TEXTE PROPOSÉ:
__________

L’évangile de ce dimanche me permet non seulement de conclure (provisoirement) la longue séquence sur la dette (en attendant la parabole des talents), mais surtout de développer un thème auquel un certain de mes confrères a toujours trouvé matière à controverse. La chose est la suivante : si vous avez suivi les derniers dimanches, si vous accordez une once de vraisemblance à la thèse, si la dette est le ciment du lien humain, alors la tactique de Dieu est de nous endetter continuellement et de nous apprendre à l’accepter. Jésus n’est donc pas venu payer notre dette à Dieu, comme on le dit à souhait, il est venu l’augmenter. À mon avis, c’est ce qui se joue en marge de l’eucharistie. Il y a plusieurs façons de refuser cela : refuser la dette (c’est le troisième serviteur dans la parabole des talents), devenir propriétaire (c’est l’évangile d’aujourd’hui). On peut aussi faire semblant de la rendre et en rire avec Dieu (c’est l’eucharistie).
Deux réponses à une question
Mais d’abord, l’évangile. Et, il faut commencer par la fin et le piège. J’ai l’impression une fois encore que la parabole amène inévitablement les Anciens à donner la réponse qu’ils ont donnée. Que Jésus la raconte de façon à les amener là où il veut les amener. Le Maître de la Vigne se fait tabasser ses premiers serviteurs ; il voit massacrer les seconds ; il voit lyncher son fils unique. Que voulez-vous qu’on fasse à ces fauteurs de rebellions et ces trublions du mauvais genre ? Ne demandez pas à Macron : éborgner les uns, enfermer les autres ne suffira pas. Les Anciens offrent une réponse pleine de poésie (dans la traduction française) :
Ces misérables, il les fera périr misérablement.

__________

MATÉRIEL FOURNI:
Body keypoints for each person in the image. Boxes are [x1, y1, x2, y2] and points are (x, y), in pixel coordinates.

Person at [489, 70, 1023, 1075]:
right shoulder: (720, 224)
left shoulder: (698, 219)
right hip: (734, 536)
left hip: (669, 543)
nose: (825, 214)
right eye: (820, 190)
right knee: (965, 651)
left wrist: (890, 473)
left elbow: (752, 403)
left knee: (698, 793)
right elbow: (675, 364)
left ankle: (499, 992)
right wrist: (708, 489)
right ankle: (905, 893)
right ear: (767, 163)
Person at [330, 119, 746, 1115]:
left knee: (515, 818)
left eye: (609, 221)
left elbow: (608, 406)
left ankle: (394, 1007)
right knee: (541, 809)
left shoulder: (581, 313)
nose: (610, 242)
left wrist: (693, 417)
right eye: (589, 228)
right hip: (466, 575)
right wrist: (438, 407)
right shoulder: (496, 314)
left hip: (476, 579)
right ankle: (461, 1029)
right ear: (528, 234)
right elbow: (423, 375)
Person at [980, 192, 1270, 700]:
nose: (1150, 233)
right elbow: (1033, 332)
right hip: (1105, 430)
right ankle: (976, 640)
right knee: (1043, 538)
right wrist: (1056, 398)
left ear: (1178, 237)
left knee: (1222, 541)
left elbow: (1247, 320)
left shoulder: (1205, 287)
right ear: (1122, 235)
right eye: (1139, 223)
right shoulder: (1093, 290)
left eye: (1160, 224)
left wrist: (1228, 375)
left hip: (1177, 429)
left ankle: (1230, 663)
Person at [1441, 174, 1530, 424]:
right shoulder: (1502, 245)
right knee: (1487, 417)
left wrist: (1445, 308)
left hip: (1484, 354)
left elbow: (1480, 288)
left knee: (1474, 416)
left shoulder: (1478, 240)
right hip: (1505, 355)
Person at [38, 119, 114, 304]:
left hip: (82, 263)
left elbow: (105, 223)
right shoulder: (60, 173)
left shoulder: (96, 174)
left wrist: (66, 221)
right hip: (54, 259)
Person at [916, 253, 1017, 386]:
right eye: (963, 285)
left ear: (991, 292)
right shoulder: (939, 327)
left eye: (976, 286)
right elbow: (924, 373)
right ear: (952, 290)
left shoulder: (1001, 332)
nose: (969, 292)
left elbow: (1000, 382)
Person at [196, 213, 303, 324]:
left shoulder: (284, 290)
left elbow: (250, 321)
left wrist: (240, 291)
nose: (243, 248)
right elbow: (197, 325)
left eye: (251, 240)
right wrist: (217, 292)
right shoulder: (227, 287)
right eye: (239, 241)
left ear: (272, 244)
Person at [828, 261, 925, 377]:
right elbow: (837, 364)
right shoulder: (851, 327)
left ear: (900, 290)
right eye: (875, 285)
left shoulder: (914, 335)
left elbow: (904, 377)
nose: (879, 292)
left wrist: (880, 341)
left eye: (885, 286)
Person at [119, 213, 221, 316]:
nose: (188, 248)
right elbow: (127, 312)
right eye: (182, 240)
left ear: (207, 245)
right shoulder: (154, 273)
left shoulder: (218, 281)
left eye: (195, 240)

__________

CONSIGNES DE L'EXERCICE:
a. Recopiez à l'identique le passage du commentaire de l'évangile qui débute aux mots « Deux réponses à » et se termine après les mots « fera périr misérablement. ».
b. D'après le commentaire de l'évangile, quel personnage de la parabole des talents incarne le refus de la dette ?
c. Reprenez le commentaire de l'évangile après sa dernière phrase et poursuivez-le, s'il vous plaît.

RÉPONSES DANS L'ORDRE:
a.
Deux réponses à une question
Mais d’abord, l’évangile. Et, il faut commencer par la fin et le piège. J’ai l’impression une fois encore que la parabole amène inévitablement les Anciens à donner la réponse qu’ils ont donnée. Que Jésus la raconte de façon à les amener là où il veut les amener. Le Maître de la Vigne se fait tabasser ses premiers serviteurs ; il voit massacrer les seconds ; il voit lyncher son fils unique. Que voulez-vous qu’on fasse à ces fauteurs de rebellions et ces trublions du mauvais genre ? Ne demandez pas à Macron : éborgner les uns, enfermer les autres ne suffira pas. Les Anciens offrent une réponse pleine de poésie (dans la traduction française) :
Ces misérables, il les fera périr misérablement.

b. Le troisième serviteur.

c.
Il louera la vigne à d’autres vignerons,
qui lui en remettront le produit en temps voulu.
Ah bon ? On pourrait imaginer aussi que le chagrin l’a tué, qu’il s’est condamné à vivre en réclusion pour avoir été aussi stupide d’envoyer son fils avant l’armée. Qu’au lieu de redonner la vigne à d’autres vignerons (qui dit qu’ils seront plus sages?), il l’a laissé en désolation en se demandant jusqu’à la fin de sa vie : pourquoi continuer à travailler quand on n’a pas d’héritier ? Etc. etc. D’ailleurs, avez-vous remarqué que Jésus ne commente pas leur réponse, qu’il ne la prolonge même pas ? Il offre une autre réponse, sous forme d’énigme. Il cite un psaume équivoque : La pierre rejetée par les bâtisseurs est devenue la pierre d’angle (Psaume 117). Un psaume qui fait allusion le plus nettement du monde à la résurrection (c’est l’un des plus cités dans le nouveau testament). Matthieu, ici, aurait pu faire comme Jean (mais il n’est pas Jean), en ajoutant : ‘quand il ressuscita d’entre les morts, ses disciples comprirent ce qu’il voulait dire’.
Car, fera-t-il périr misérablement les misérables ? C’est bien ce qu’aurait fait tout homme. Et les Anciens ont bien raison, raisonnant humainement, de donner cette réponse. Et Jésus les y a poussé le plus gaiement et le plus gracieusement du monde par son art de raconter. Mais, Dieu, Lui, fera revenir d’entre les morts l’héritier tué et jeté et — nous savons — qu’il ne le fera même pas revenir pour se venger sur les vignerons homicides mais pour leur faire des accolades joyeux.

La dette de vengeance
D’une certaine manière, cette façon de voir l’issue de cette parabole est en cohérence avec le début de la controverse entre Jésus et les pharisiens. Car toute cette série de parabole commence par les Anciens questionnant l’autorité de Jésus. Et Jésus souleva un piège si gros que les Anciens le virent venir sans soupçonner que c’était le piège qui cachait les autres. Jésus dévia la question de son autorité sur Jean-Baptiste : le baptême de Jean, venait-il de Dieu ou des hommes, demanda-t-il. Les Anciens continuent donc d’une certaine façon à faire montre de convictions venant des hommes alors qu’en face Jésus s’efforce d’élever leurs regards vers le haut.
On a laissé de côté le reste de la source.